Ratings2Win Educational Article


All successful punters follow a set method or approach towards identifying the right races and horses upon which to bet. Whilst we recognise that they may approach this task differently, they all apply their own unique approach on a consistent basis which is essential. That could be based on factors such as pace, a sectional times focus, video analysis, unique proprietary statistics or a combination of all these.

As the resident pro for Ratings2Win, I thought it might assist in summarising the approach that I use each day to identify what I term, the races and horses that profile well from a betting perspective. Before doing this I would like to note a few assumptions:

• All early speed grids (speed maps) are generated for each race automatically using a complex algorithm. The degree of accuracy is very high and as such I do not make subjective assumptions on the maps other than to make some allowance for particular gear changes that could have a bearing on the maps predictions.

• My race probabilities are calculated automatically using a series of complex algorithms and are set to 100%. These preliminary probabilities are then altered as I manually choose what I deem the most appropriate historical speed rating. In most cases emphasis is placed on recent runs.

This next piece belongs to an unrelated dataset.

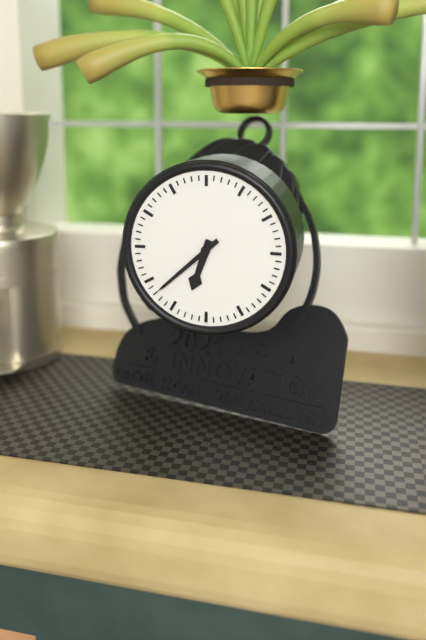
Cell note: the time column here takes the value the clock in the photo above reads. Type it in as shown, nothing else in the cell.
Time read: 6:38
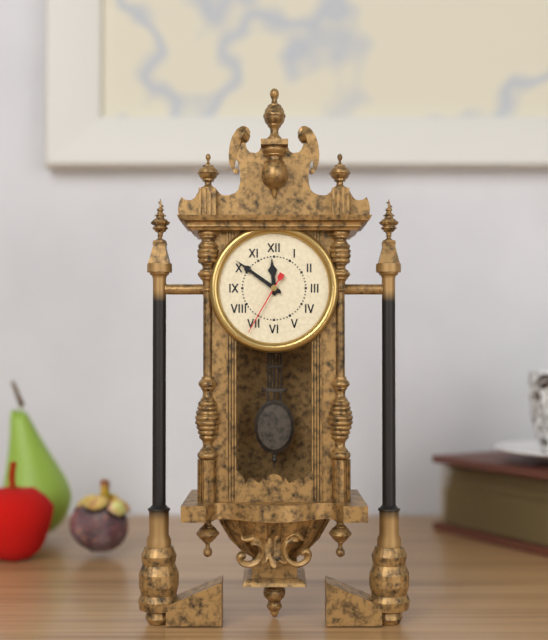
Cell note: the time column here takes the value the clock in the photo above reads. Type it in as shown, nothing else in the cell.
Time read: 11:51:35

• Subjective adjustments are also factored in to the final ratings based on track, track condition, rail position, wind speed and direction. This type of subjective influence comes only with years of experience and supportive data.

1. Identify the races that contain my own black book selections and assess those races first. These are a list of horses that have performed beyond my expectations in races. This expectation is based on a series of factors that have the propensity to identify those horses that are often undervalued by the market the next time the horse starts in a suitable race.

2. In assessing a race, identify the various factors that are of importance (these generally have no bearing on the information that is contained in the general race form).

3. Assess the other races (that profile well using my automated systems) to identify whether these horses meet my overall criteria when considering the other runners in that race.

4. During the assessment process summarised in the points above, I review video comments and the race vision itself (emphasis on last two starts and any recent trials) as a tool to support and give confidence to my speed figures.

5. Probabilities are finalised pending any changes on race day that might dramatically require changes being applied.

6. A comparison of my probabilities versus the markets is made automatically for all horses in each potential betting race for both win and place. The pricing algorithms include adjustments for the many factors related to market price bias.

7. Selections are finalised and a subjective assessment is made on how I plan to bet. In other words a determination is made as to my betting strategy for each selection before any action is taken. It should be noted that much of my betting is carried out by agents on my behalf. These can be on or off track and are located in different areas throughout Australia.

8. Lastly, and on an ongoing basis, I undertake out of sample testing across historical data as a means of detecting any trend changes that might be relevant and have either a positive or negative effect on our algorithms. This process ensures that the ~2 million calculations that are processed on a daily basis by the R2W computer remain pivotal in terms of data accuracy and are a big part of maintaining the edge for ourselves and our clients.